High-tech treatments like cancer immunotherapy may grab headlines, but some of the biggest weapons against cancer are low-tech.

This may seem like a cop-out: We made a bet on a project that was supposed to radically transform medicine, but now we’re told that genomics is going to be a lot like ordinary science — slow and indirect, with medical benefits gradually emerging from new insights into the basic workings of biology.

But genomics is not supposed to be just ordinary science; it is also expected to broadly improve public health. For this to happen, genome science needs to achieve two goals. First, the technology for comprehensive genetic testing has to be so cheap that it becomes a routine part of everyone’s medical care. And second, such routine genetic testing needs to deliver actionable results that lead to better health.

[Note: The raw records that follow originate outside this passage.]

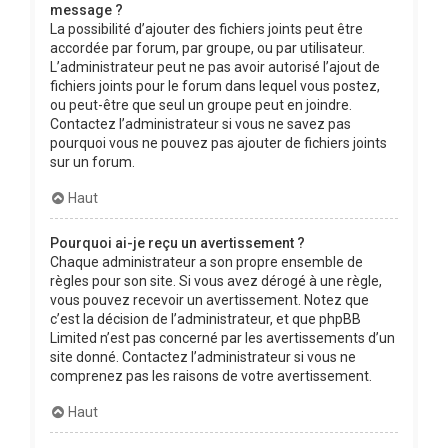
message ?
La possibilité d’ajouter des fichiers joints peut être
accordée par forum, par groupe, ou par utilisateur.
L’administrateur peut ne pas avoir autorisé l’ajout de
fichiers joints pour le forum dans lequel vous postez,
ou peut-être que seul un groupe peut en joindre.
Contactez l’administrateur si vous ne savez pas
pourquoi vous ne pouvez pas ajouter de fichiers joints
sur un forum.
Haut
Pourquoi ai-je reçu un avertissement ?
Chaque administrateur a son propre ensemble de
règles pour son site. Si vous avez dérogé à une règle,
vous pouvez recevoir un avertissement. Notez que
c’est la décision de l’administrateur, et que phpBB
Limited n’est pas concerné par les avertissements d’un
site donné. Contactez l’administrateur si vous ne
comprenez pas les raisons de votre avertissement.
Haut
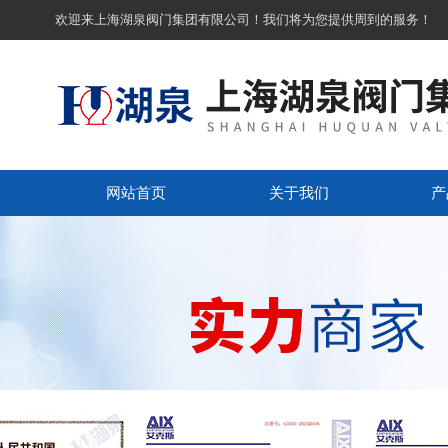
欢迎来上海湖泉阀门集团有限公司！我们将为您提供周到的服务！
网站首页
关于我们
产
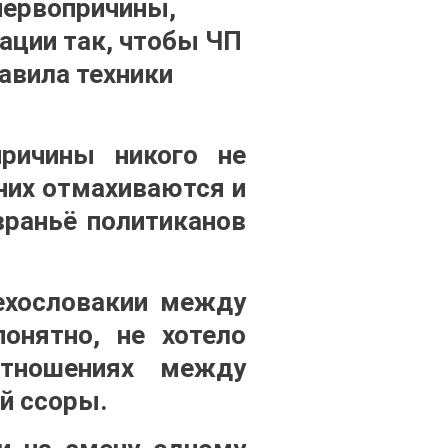
первопричины,
ации так, чтобы ЧП
равила техники
ричины никого не
 них отмахиваются и
враньё политиканов
ехословакии между
понятно, не хотело
тношениях между
й ссоры.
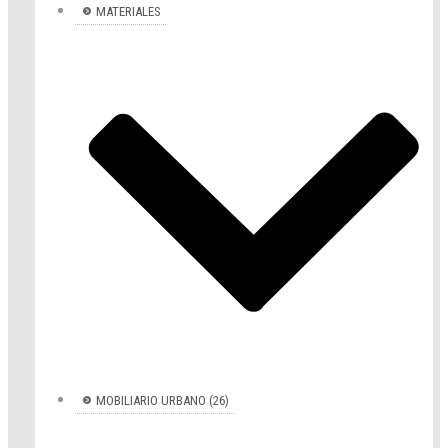
MATERIALES
D
S
-
T
E
I
A
MOBILIARIO URBANO (26)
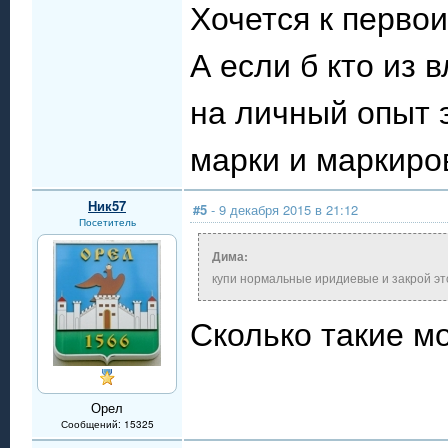
Хочется к перво
А если б кто из
на личный опыт 
марки и маркиро
Ник57
#5
- 9 декабря 2015 в 21:12
Посетитель
Дима:
купи нормальные иридиевые и закрой эт
Сколько такие мо
Орел
Сообщений: 15325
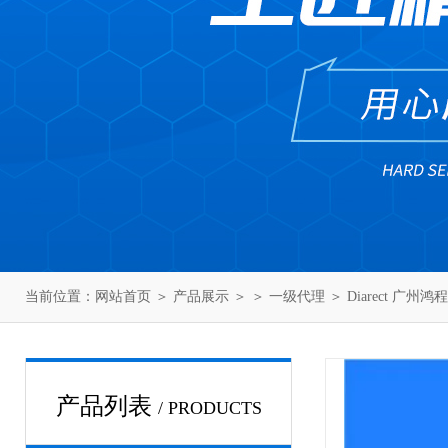
当前位置：
网站首页
＞
产品展示
＞ ＞
一级代理
＞ Diarect 广州鸿
产品列表
/ PRODUCTS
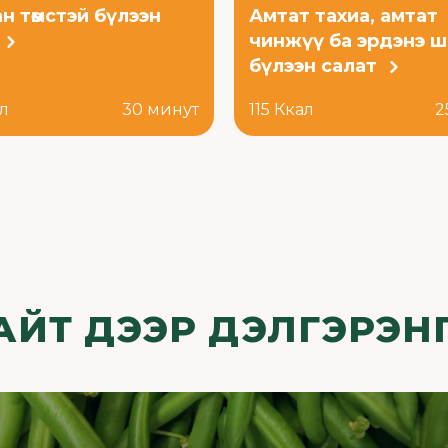
н төмстэй бүлээн
Амтат тахиа, амтат
чинжүү ба эрдэнэ 
бүлээн салат
ал
30 минут
115 Ккал
2
АЙТ ДЭЭР ДЭЛГЭРЭНГ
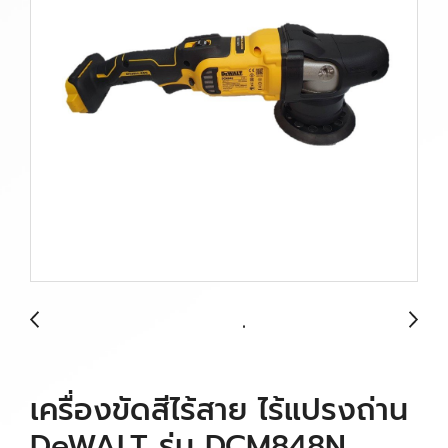
เครื่องขัดสีไร้สาย ไร้แปรงถ่าน
DeWALT รุ่น DCM848N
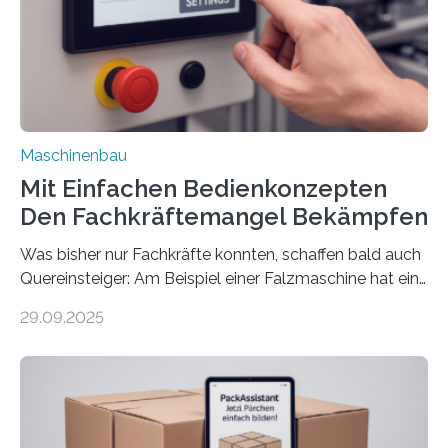
Maschinenbau
Mit Einfachen Bedienkonzepten
Den Fachkräftemangel Bekämpfen
Was bisher nur Fachkräfte konnten, schaffen bald auch
Quereinsteiger: Am Beispiel einer Falzmaschine hat ein
Forscher vom Fraunhofer IPA das Bedienkonzept der
29.09.2025
Mensch-Maschine-Schnittstelle so sehr vereinfacht,
dass nun auch Laien die Maschine umrüsten können.
Die zugrunde liegende Methodik lässt sich auf alle
anderen Maschinen übertragen. Eine Falzmaschine
umzurüsten ist ein Job für echte Profis. Eine solche
Maschine faltet in Druckereien Broschüren, Prospekte,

Genomics has almost delivered on the technology goal already. Key parts of a patient’s DNA can now be sequenced for less than $1,000, a big drop from the several-hundred-million-dollar figure it cost to finish the first human genome. That puts routine genetic analysis within a range where insurers could find it cost-effective to cover it for everyone — if resulting analyses produce real medical benefits.

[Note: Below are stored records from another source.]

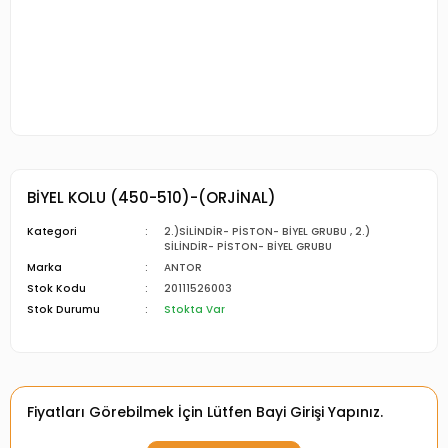
BİYEL KOLU (450-510)-(ORJİNAL)
Kategori
2.)SİLİNDİR- PİSTON- BİYEL GRUBU
,
2.)
SİLİNDİR- PİSTON- BİYEL GRUBU
Marka
ANTOR
Stok Kodu
20111526003
Stok Durumu
Stokta Var
Fiyatları Görebilmek İçin Lütfen Bayi Girişi Yapınız.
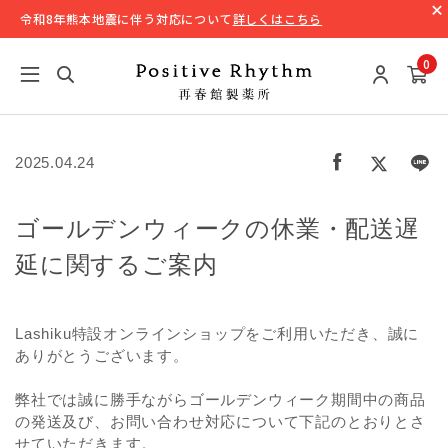
令和8年熊本地震に伴う対応について
詳しくはこちら
0
2025.04.24
ゴールデンウィークの休業・配送遅
延に関するご案内
Lashiku特設オンラインショップをご利用いただき、誠に
ありがとうございます。
弊社では誠に勝手ながらゴールデンウィーク期間中の商品
の発送及び、お問い合わせ対応について下記のとおりとさ
せていただきます。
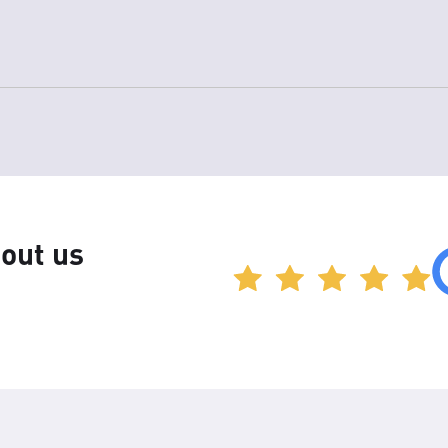
out us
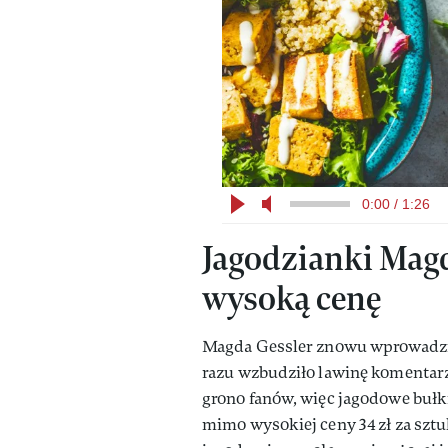
0:00 / 1:26
Jagodzianki Magd
wysoką cenę
Magda Gessler znowu wprowadził
razu wzbudziło lawinę komentarzy
grono fanów, więc jagodowe bułki
mimo wysokiej ceny 34 zł za szt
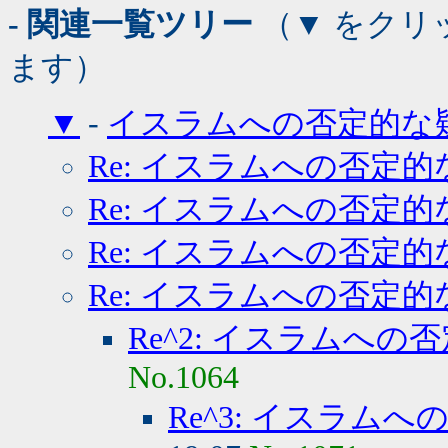
- 関連一覧ツリー
（▼ をクリ
ます）
▼
-
イスラムへの否定的な
Re: イスラムへの否定的
Re: イスラムへの否定的
Re: イスラムへの否定的
Re: イスラムへの否定的
Re^2: イスラムへの
No.1064
Re^3: イスラム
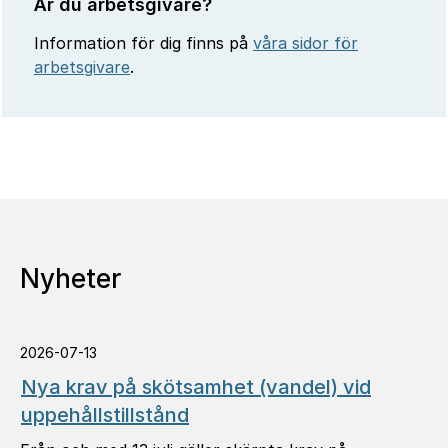
Är du arbetsgivare?
Information för dig finns på
våra sidor för
arbetsgivare
.
Nyheter
2026-07-13
Nya krav på skötsamhet (vandel) vid
uppehållstillstånd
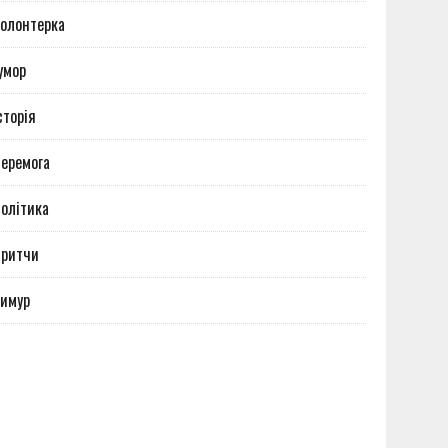
олонтерка
умор
сторія
еремога
олітика
Притчи
имур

How likely is it that routine genetic tests will be beneficial? Based on evidence from two recent studies, very likely. The New York biotechnology company Regeneron partnered with Geisinger Health System, a large Pennsylvania medical provider, on a genetic analysis for more than 50,000 patient volunteers as part of their routine health care. The Regeneron and Geisinger researchers then examined those patients’ medical records, to look for opportunities where the genetic analysis could make a difference.

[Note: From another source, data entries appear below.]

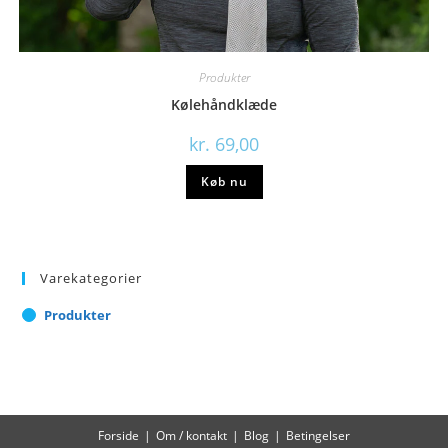
Produkter
Kølehåndklæde
kr.
69,00
Køb nu
Varekategorier
Produkter
Forside
Om / kontakt
Blog
Betingelser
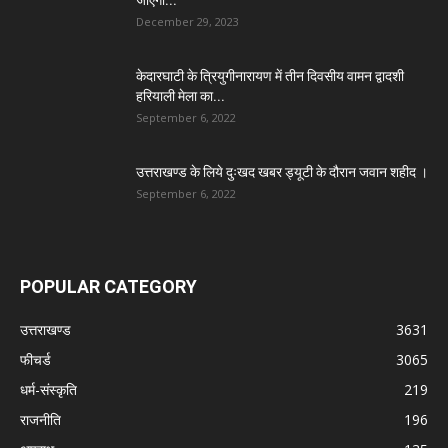
जाएगी...
December 29, 2023
केदारघाटी के त्रियुगीनारायण में तीन दिवसीय वामन द्वादशी
हरियाली मेला का...
September 6, 2022
उत्तराखण्ड के लिये दुःखद खबर ड्यूटी के दौरान जवान शहीद ।
September 6, 2022
POPULAR CATEGORY
उत्तराखण्ड
3631
फीचर्ड
3065
धर्म-संस्कृति
219
राजनीति
196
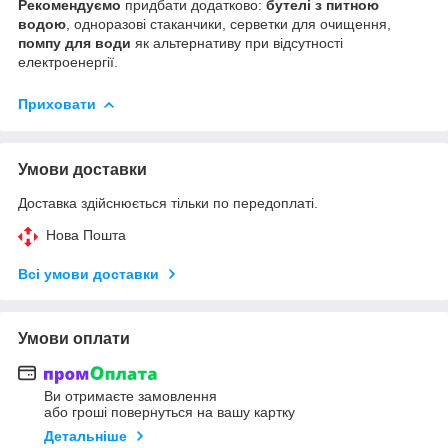
Рекомендуємо
придбати додатково:
бутелі з питною
водою
, одноразові стаканчики, серветки для очищення,
помпу для води
як альтернативу при відсутності
електроенергії.
Приховати
Умови доставки
Доставка здійснюється тільки по передоплаті.
Нова Пошта
Всі умови доставки
Умови оплати
Ви отримаєте замовлення
або гроші повернуться на вашу картку
Детальніше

In one study, Regeneron and Geisinger researchers identified patients with genetic mutations that increase the risk of heart disease, the leading cause of death in the United States. They found that people with mutations causing “familial hypercholesterolemia,” a condition characterized by high levels of “bad” LDL cholesterol and a high risk for heart disease, were often not properly diagnosed, and were under-treated with cholesterol-lowering drugs. By adding routine genetic information as part of a medical evaluation, almost everyone who should be diagnosed with the disease would be, leading to treatments that reduce the risk of a heart attack. Given the rates of this disease, genetic testing could benefit more than one million people with mutations for familial hypercholesterolemia.

In a companion study, the Regeneron and Geisinger researchers looked for “medically actionable” mutations among their patients, meaning mutations that carry a risk for disease that, with existing knowledge, can be treated or prevented. They found that 3.5 percent of the more than 50,000 patients had such mutations. If this result holds for the entire U.S. population, that means more than 10 million people would likely benefit from a routine genetic analysis as part of their health care. And that’s an underestimate of the ultimate potential of genomics, since the actionable mutations used in this study were conservative, covering only 76 out of more than 20,000 genes. As the science progresses, the catalog of actionable mutations will grow, and more people will benefit.

Our bet on genomics is expensive, but, compared to the potential benefits, the government was right to make it. If the promising results of these two studies hold, genomics could improve the health of millions of people relatively soon. That means the major roadblocks to reaping the benefits of genomics won’t be science, but policy. Doctors and health-care systems will need to learn how to bring routine genetic tests into their care, and insurers will need to be willing to pay for them. Most importantly, to realize broad public benefits from genomics, routine genetic testing will have to be available to all, rather than just a wealthy sliver of patients. If we get the policy right, genomics will be a smart bet for everyone.